Eigentlich wähnen wir die Pandemiespuren ja hinter uns; und trotzdem setzten Covidfolgen und Frühlingsgrippe die letzten Proben zu Richard Wagners Siegfried am Landestheater Coburg gewaltig unter Druck. Zum Glück aber konnte ein Einspringer für Siegfried noch am Flughafen abgefangen werden, und ein Waldvögelein des Landestheater Niederbayern lieh der hier indisponierten Sängerin ihre Stimme. Proben ohne die Titelfigur: Generalmusikdirektor Daniel Carter behielt Nerven und Überblick, und so konnte die Premiere am Sonntagabend mit dem magischen Raunen von Fagotten, Kontrabass-Tuben und Pauken voller Stimmung beginnen.
Dass sich das Ensemble eines Landestheaters in einem Haus vor etwa 500 Zuhörern der Herausforderung eines Ringzyklus stellt, muss uneingeschränkt bewundert werden, zumal auch die meisten Solisten seit langem in diesem Theater wirken. Wegen der Maße des Orchestergrabens hatte Carter sich schon bei der Walküre für eine um 1930 vom ehemaligen Coburger Kapellmeister Gotthold Ephraim Lessing erstellte Orchesterfassung entschieden, die neben reduzierten Streichern je drei Hörner- und Holzbläser-Pulte (an Stelle von vier) vorsieht, dazu Wagnertuben und Basstrompete in den Klang einbindet. Carter ließ viele feine Details im Orchester hören, ohne sich darin zu verlieren; er forderte von den Musikern immer wieder große Bögen, deren musikalischer Sog die Hörer mitriss. Sein eher ruhiger Impuls unterstützte die Sängerinnen und Sänger, Sicherheit in der Tongebung wie im Spiel zu finden. Auf diesem fein gewirkten Klangteppich war die Textverständlichkeit absolut frappierend und bedeutsam. Die großen Aufwallungen, wie das Vorspiel zum 3. Aufzug, durften dann umso gewaltiger ihre Ausstrahlung entfalten.
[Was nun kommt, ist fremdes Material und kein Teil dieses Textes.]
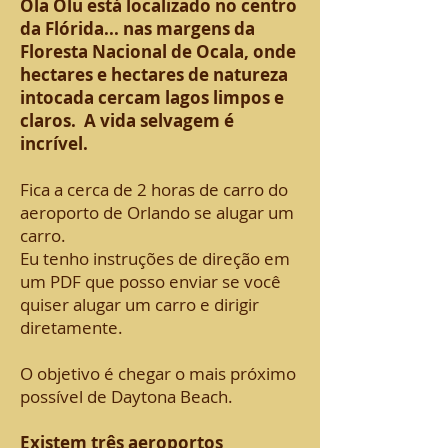
Ola Olu está localizado no centro
da Flórida... nas margens da
Floresta Nacional de Ocala, onde
hectares e hectares de natureza
intocada cercam lagos limpos e
claros. A vida selvagem é
incrível.
Fica a cerca de 2 horas de carro do
aeroporto de Orlando se alugar um
carro.
Eu tenho instruções de direção em
um PDF que posso enviar se você
quiser alugar um carro e dirigir
diretamente.
O objetivo é chegar o mais próximo
possível de Daytona Beach.
Existem três aeroportos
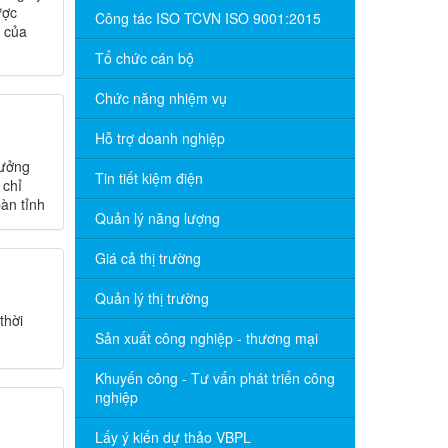
ược
Công tác ISO TCVN ISO 9001:2015
ổ của
Tổ chức cán bộ
Chức năng nhiệm vụ
Hỗ trợ doanh nghiệp
hưởng
Tin tiết kiệm điện
 chỉ
àn tỉnh
Quản lý năng lượng
Giá cả thị trường
Quản lý thị trường
thời
Sản xuất công nghiệp - thương mại
Khuyến công - Tư vấn phát triển công
nghiệp
Lấy ý kiến dự thảo VBPL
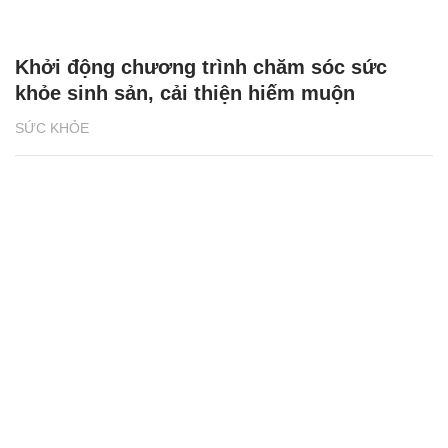
Khởi động chương trình chăm sóc sức
khỏe sinh sản, cải thiện hiếm muộn
SỨC KHỎE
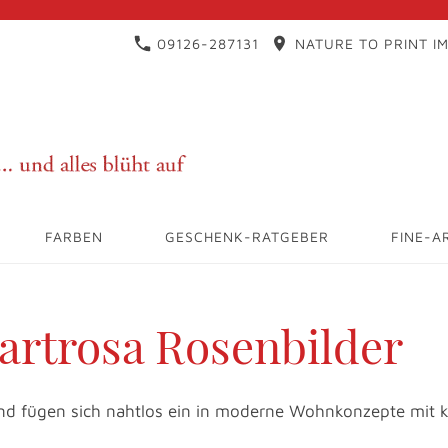
09126-287131
NATURE TO PRINT IM
FARBEN
GESCHENK-RATGEBER
FINE-A
rtrosa Rosenbilder
nd fügen sich nahtlos ein in moderne Wohnkonzepte mit kl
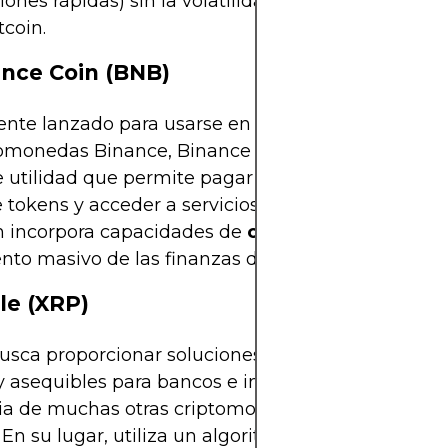
iones rápidas) sin la volatilidad de precios de mo
coin.
ance Coin (BNB)
ente lanzado para usarse en la plataforma de int
tomonedas Binance, Binance Coin se ha convertid
 utilidad que permite pagar comisiones, participa
 tokens y acceder a servicios en la plataforma de
 incorpora capacidades de
contratos inteligent
nto masivo de las finanzas descentralizadas (DeFi
ple (XRP)
usca proporcionar soluciones de pago transfronte
y asequibles para bancos e instituciones financiera
cia de muchas otras criptomonedas, XRP no depen
 En su lugar, utiliza un algoritmo de consenso úni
Nicht ohne Grund wird Siegfried oft als Scherzo im vierteiligen Ring des Nibelungen bezeichnet; zwischen Märchen und Komödie spielt das immer wieder tempogeladene Geschehen, die aus dem Ruder laufende Erziehung des Ziehsohns mag ebenso amüsante Blüten treiben wie am Ende ein ekstatischer Liebesdialog zu einem der wenigen schwärmerisch glückseligen Momente im Ring wird. Wie schon in Rheingold und Walküre ist Alexander Müller-Elmau für Inszenierung und Bühnenbild verantwortlich, dessen symbolträchtiges Mobilar von schwarzen Folienwänden umgeben wird. Mime, Schmied und Ziehvater des Siegfried, werkelt in einem eher elektrochemischen Labor; recht unordentlich stehen Gehäuse mit Schaltungen herum, blinken Leuchtdioden wie in experimentellen Versuchsaufbauten. Die Suppe für Siegfried wird dagegen auf einer altmodischen Kochplatte gewärmt. Siegfried, in jugendlicher Ungeduld der einfallslosen Kost überdrüssig, feuert das Küchengeschirr durch den Laborraum; er trägt einen Elektroden-Helm, den Mime an die Elektronik anschließt. Offensichtlich sollen da nicht nur Hirnströme gemessen, sondern noch Stromstöße gesetzt werden: ein starkes Bild dafür, dass Siegfried für Mimes eigennützige Interessen manipuliert werden könnte. Stark brodelt es auch in einem großen Fass, in dem allerlei Alt- und Schwertmetall landen; und als Mime ihm sein Spielzeug nicht schmieden kann, greift Siegfried selbst in die Stahlsuppe und zieht einen kleine blitzblanke Pistole heraus. Fragendes Räuspern im Parkett.